▶ _Extract provided_

-*-*-

Wednesday, February 22, 2012

Without Space, They Can't Hear Us Scream

Model of the Nostromo, Alien (1979); Model of proposal for Tiananmen Square Extrusion (2012)

For those in Hong Kong, I have a series of architectural models at the Saamlung Gallery, in a group show there called "No One Can Hear You Scream." The show takes it's title from the tagline of the original 1979 film Alien"a primal scene in its graceful collapse of science fiction and a broader spatial concern, and it is this possibility--space as something generated by a cultural object." My contribution for the show is a series of modest proposals, three of which I originally made as large scale foam core models for a show about public space in March of 2001. The fourth proposal (shown above right), of nine Freedom Towers transplanted from New York's WTC site to Beijing's Tiananmen Square, I've never shown before. With the help of my friend and fellow scifi geek, the architect Otto Ruano I was able to recreate the original models (long ago destroyed) as well as realize the fourth, all as 3D printouts based on CAD models (the future is indeed awesome).


While my proposals have nothing to do with scifi, and were instead inspired by minimalist art and a very real concern about the waning of political space in American cities (which I will write about elsewhere), in the spirit of the show I thought I'd share my projects here alongside images, culled from Gavin Rothery's awesome blog, of models built for the original Alien film. Because, just as the gallery notes in their statement about the show, "All space is future space, and all space is fiction."

Alien (1979); Installation (2012)


Invulnerable Spaces:
For the past forty years American urbanism has been characterized by an obsessive inbuilding; a spreading horror vacui. Anxieties over mass assembly have, in part, been expressed as increasingly heroic divisions and enclosures. Our public lands have been leased, loaned, exchanged, and given away to developers who have transformed our commons into destinations for shopping and other commercial amusements. What these quasi-public spaces do not provide, are opportunities for our body politic to move en masse.
Alien (1979); Penn Station Superblock proposal model




Midtown New York, Penn Station
The vast interior of the original Penn Station was intended to evoke awe in those arriving into New York and to embody the city’s ambition and importance. Like its nineteenth-century predecessor, my proposal for Penn Station will likewise celebrate the ideals and optimism of New York and create a heroic entrance to the city. I propose to alter a substantial area of Manhattan in order to create a large open plaza free of any sort of obstruction or division. The project will make a wholly contemporary urban statement by giving over one of the city’s last important areas of open land the public. By extending the horizontal grade from Eighth Avenue between Thirty-first and Thirty-fifth Streets, and then gradually stepping down toward the water as a tiered extension over the Hudson River, an unprecedented open plaza can be created. Trains and terminals will be contained beneath this plaza. Most traffic will also be diverted below the Plaza, creating an underground area for through traffic. To avoid isolating the plaza, streets and avenues will be altered to provide gradual approaches to its plane from all sides as well as a two-tiered system of streets and avenues. This will create a level around the plaza for pedestrian as well as local and cross-town traffic and will provide much-needed relief for the express and tunnel traffic that now congests this area.

-*-*-

▶ _Task instructions_
Pick up the blog post about the architectural proposals and the Alien film models after its last sentence, and carry on writing it. Nothing in the entries that come next is needed.

[Collected data]
-*-*-

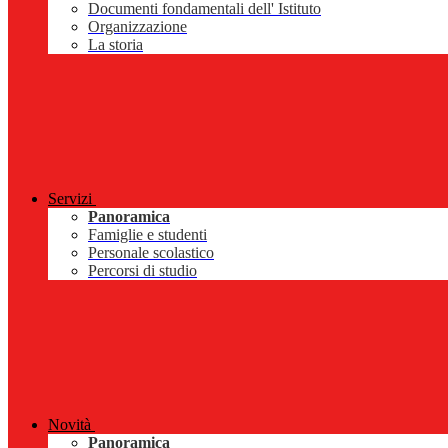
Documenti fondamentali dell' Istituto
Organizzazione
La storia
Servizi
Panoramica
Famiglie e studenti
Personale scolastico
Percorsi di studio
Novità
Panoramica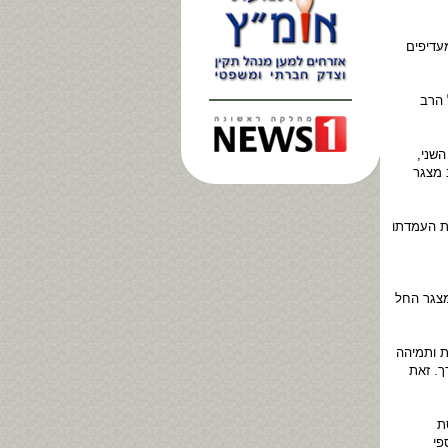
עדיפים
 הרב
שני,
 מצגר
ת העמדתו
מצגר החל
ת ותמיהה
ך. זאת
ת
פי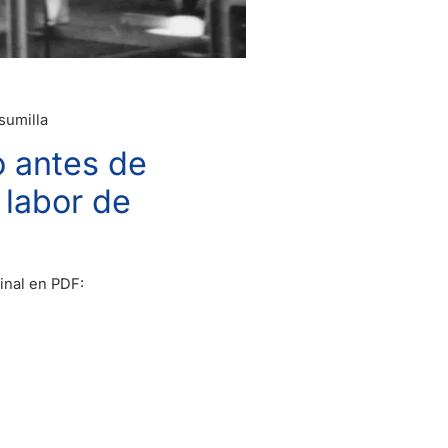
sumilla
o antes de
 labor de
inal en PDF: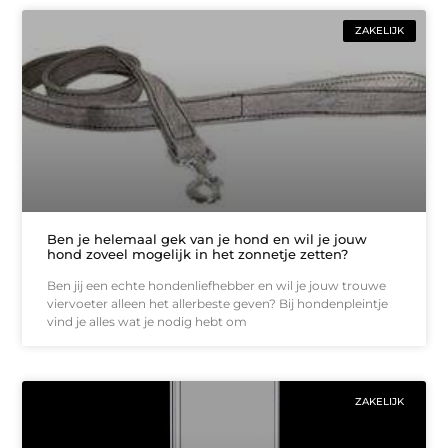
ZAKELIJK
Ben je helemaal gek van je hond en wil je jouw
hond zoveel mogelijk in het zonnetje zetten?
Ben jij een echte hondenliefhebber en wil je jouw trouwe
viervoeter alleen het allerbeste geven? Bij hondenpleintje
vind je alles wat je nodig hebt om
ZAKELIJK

-*-*-

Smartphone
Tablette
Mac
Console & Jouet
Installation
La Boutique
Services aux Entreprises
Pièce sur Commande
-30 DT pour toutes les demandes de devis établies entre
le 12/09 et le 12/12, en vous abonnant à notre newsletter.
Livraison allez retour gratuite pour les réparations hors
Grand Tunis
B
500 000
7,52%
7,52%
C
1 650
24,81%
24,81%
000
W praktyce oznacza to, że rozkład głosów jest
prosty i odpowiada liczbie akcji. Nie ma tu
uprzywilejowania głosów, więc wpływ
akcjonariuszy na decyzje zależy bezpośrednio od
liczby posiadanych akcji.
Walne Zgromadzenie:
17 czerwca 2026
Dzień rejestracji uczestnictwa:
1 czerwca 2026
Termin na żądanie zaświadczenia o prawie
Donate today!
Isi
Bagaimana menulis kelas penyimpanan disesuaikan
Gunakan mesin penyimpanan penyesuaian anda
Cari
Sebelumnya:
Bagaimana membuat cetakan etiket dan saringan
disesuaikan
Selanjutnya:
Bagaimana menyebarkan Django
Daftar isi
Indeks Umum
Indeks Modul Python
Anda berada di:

-*-*-

▶ _Exercise result_
Alien (1979); World War II Memorial Superblock proposal model


Washington DC, World War II Memorial
This proposal for the National Mall in Washington, D.C., would remove a 300 foot cubic volume of earth at the east end of the reflecting pool to create a deep shaft with sides of dressed stone. This massive aperture would be covered by a steel grate of sufficient strength to support a dense concentration of people. At the bottom of this shaft would be rushing water, flowing west toward the Lincoln Memorial. I propose to honor the spirit of Dr. Martin Luther King’s famous 1963 address on the Mall. That day, the crowd was orientated west making explicit this site’s importance for expressing core national principals: in the first instance, the country’s founding as a republic under Washington, representing a turning away from monarchy and, secondly, Emancipation under Lincoln which guaranteed freedom and equality as a birthright for all Americans. The day King made his “I have a Dream” speech, the crowd looked to a future that in many ways began with and extends from these choices. By evoking how that speech turned the nation while at the same time preserving the Mall as a stage for Americans to stand together and demonstrate against injustice, I hope to represent the generation of WWII as making a third fundamental choice. Like Independence and Emancipation this generation’s resolve to oppose fascism and injustice can be celebrated without breaking the historic physical and symbolic connection between the Washington Monument and the Lincoln Memorial.
Alien (1979); Guggenheim Superblock proposal model

Downtown New York, Guggenheim Plaza
I imagine this proposal for a Guggenheim Plaza on piers 9, 11, 13, and 14, below the Brooklyn Bridge on the East River, as one element of a larger park ringing Manhattan. My proposal is meant to follow in the footsteps of earlier efforts to shape city life, like New York’s Central Park. I am proposing to drop the South Street Viaduct (an elevated expressway) below grade and create a 400,000-square-foot riverside plaza with an unobstructed entrance from downtown Manhattan on top of these piers. Boston has faced the fact that in order to revive its waterfronts it must remove the elevated highways that have acted as barriers throughout the city. New York should do the same. These highways act as a fire wall, isolating the waterfront from the crowds only a few blocks away. Connecting this plaza to the city by moving the South Street Viaduct is the most crucial part of the design.
Alien (1979); Tiananmen Square proposal model (2012)

Beijing China, Tiananmen Square 
I propose building nine Freedom Towers on this underdeveloped site. Each tower would follow the SOM design, and have a bombproof cubic base 200’ X 200’ X 200’ of “impenetrable concrete.” The towers will then rise another 1150’ and finally, sprouting from a circular support ring “similar to the Statue of Liberty’s torch” will be tall radio towers for a total height of 1776’. These 9 towers would fill the entire 38 acre square, allowing only narrow grid of open space for traffic – a “win-win move for development.”2 The duel premises, that large unbroken urban spaces are fascist marching grounds in some essentialist way and that freedom can be “represented” (rather that expressed) by bombproof architecture, can be simultaneously tested by this proposal.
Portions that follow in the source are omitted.